Segundo delcarou em janeiro a B3 só faltava fechar a questão sobre se as negociações seriam realizadas contra o dólar norte-americano ou contra o real. Contratos futuros precisam de um ínidice de referência, então, no caso da opção pela moeda brasileira, será preciso compor um índice de criptoativos em reais, algo que, hoje, não existe.

Além de futuros de BTC e ETH a B3 também pretede oferecer serviços para as exchanges de criptomoedas nacionais e ser uma espécie de 'centralizador' das operações de custódia e liquidação

“Temos em torno de 30 corretoras de cripto nacionais, fora as internacionais que atuam aqui. Poderíamos oferecer um serviço para facilitar e padronizar as operações delas. Acredito que tenha algo a explorar em fornecimento de serviços de custódia e no processo de liquidação.”

Mielke, afirmou também que o mercado de criptomoedas é muito parecido com o mercado regulado de ações, por envolver emissão, negociação, liquidação e custódia e, portanto, a B3 poderia ajudar a resolver problemas comuns entre as exchanges.

“Estamos identificando pontos de atrito que podemos ajudar a resolver para fazer frente, como ajudar os nossos clientes a fornecer o melhor acesso a seus clientes finais", disse.

(Mynt/Divulgação)

B3 abraça criptomoedas

Além disso a B3 planeja outros produtos baseados em criptomoedas e blockchain para lançar em 2022. Entre eles, há estudos sobre uma plataforma para tokenização de ativos, negociação de criptoativos, custódia de criptomoedas, entre outros.

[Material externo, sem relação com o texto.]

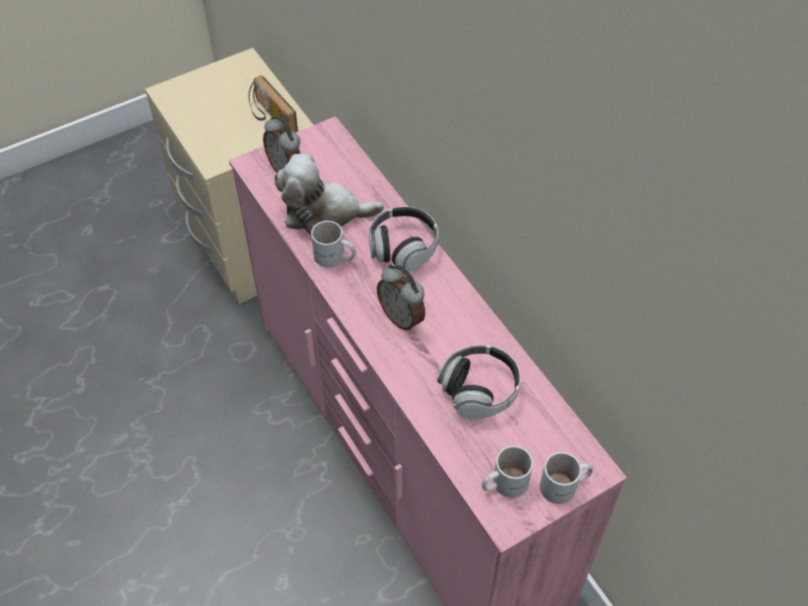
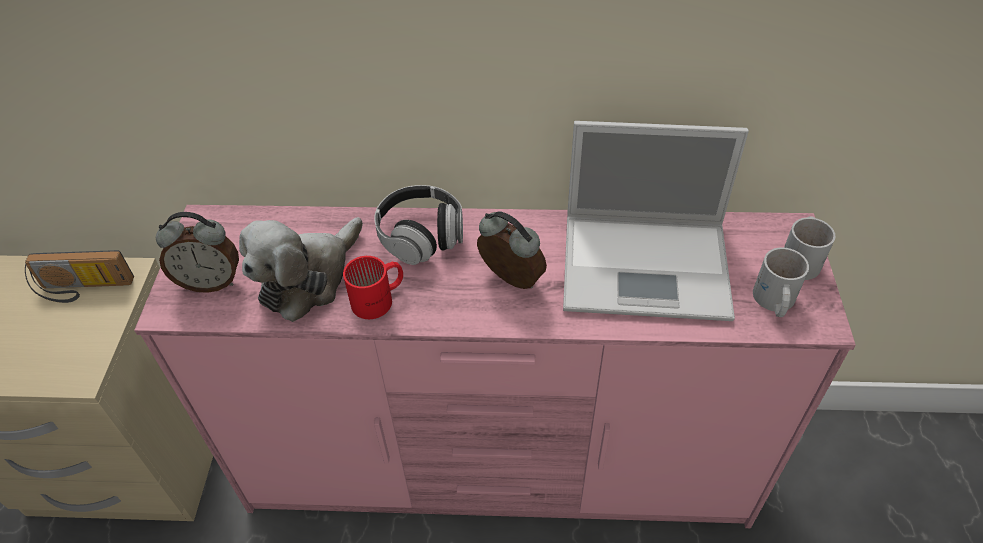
camera: 55 degrees left, 5 degrees down
(334, 258) = (379, 300): white mug -> red mug
(402, 317) = (509, 281): alarm clock -> alarm clock turned 135 degrees counterclockwise
(479, 390) = (649, 265): headphones -> laptop

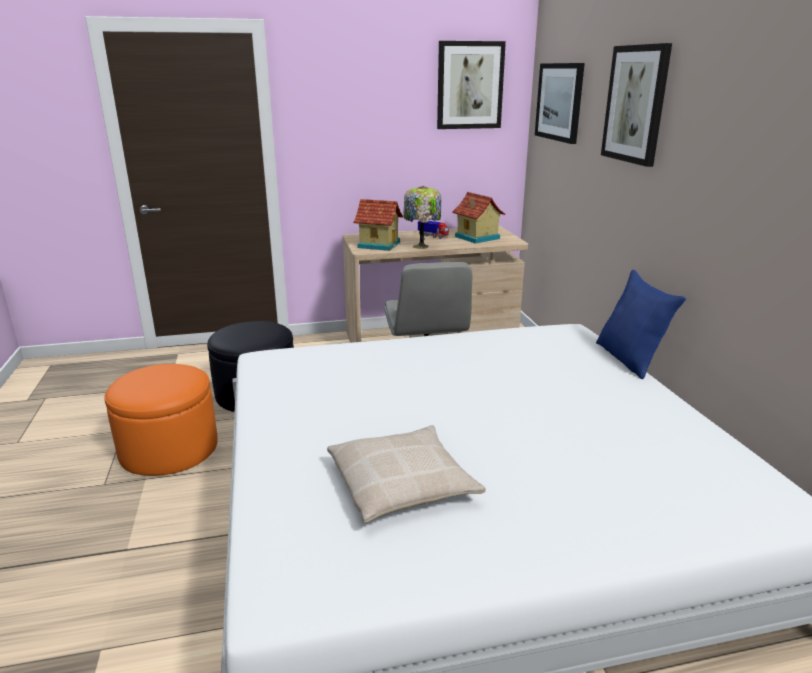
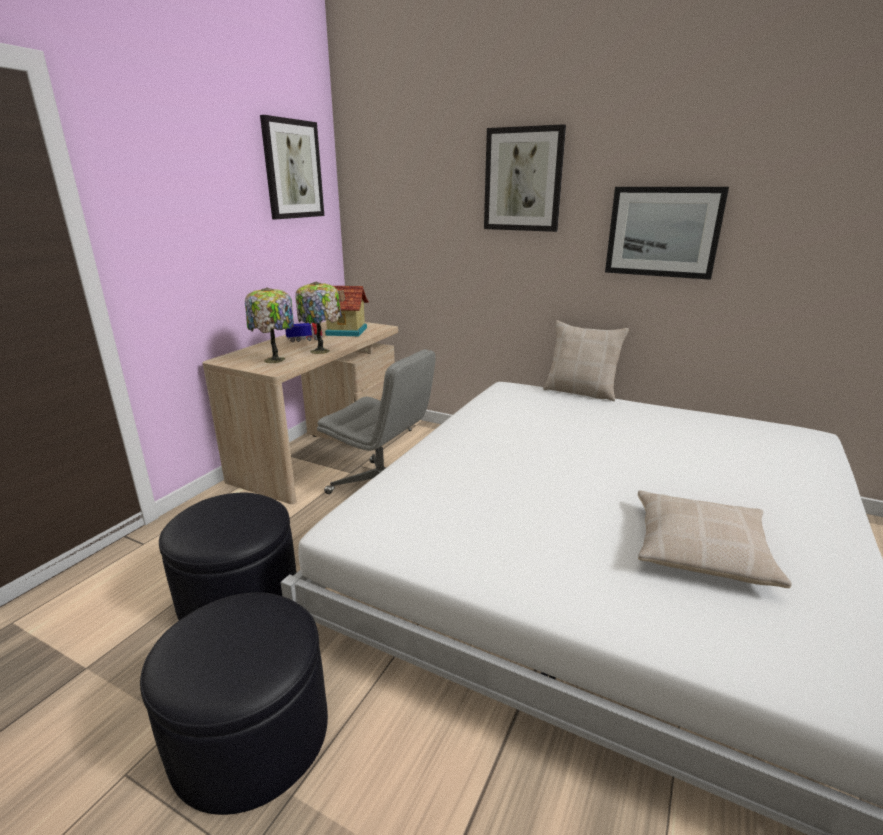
camera: 50 degrees left, 0 degrees up
(169, 448) = (250, 735): orange ottoman -> black ottoman
(379, 244) = (275, 360): toy house -> table lamp
(559, 102) = (396, 185): picture -> picture (663, 232)
(630, 359) = (581, 392): blue pillow -> beige pillow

"Negociação e acesso a centros de liquidez: isso significa mitigar as complexidades de acesso a um mercado fragmentado, global e 24×7; Custódia de ativos digitais: fornecer custódia confiável (portanto, finality das transações em blockchain); Facilitação de balcão: dessa forma, quer dar mais segurança e eficiência na movimentação e no DVP de ativos digitais; Ganhos de eficiência de capital: assim, quer mitigar a natureza pre-funded das operações e Cripto as a service: facilitar para clientes a exploração do mercado cripto com baixo atrito", destaca a B3.

Para 2022 a B3 prevê ainda o lançamento oficial de uma plataforma de resseguros, que vai funcionar na blockchain Corda, do R3 e é uma parceria entre a Bolsa e a IRB Brasil. O produto deve ser chamado de Câmara Digital de Resseguro.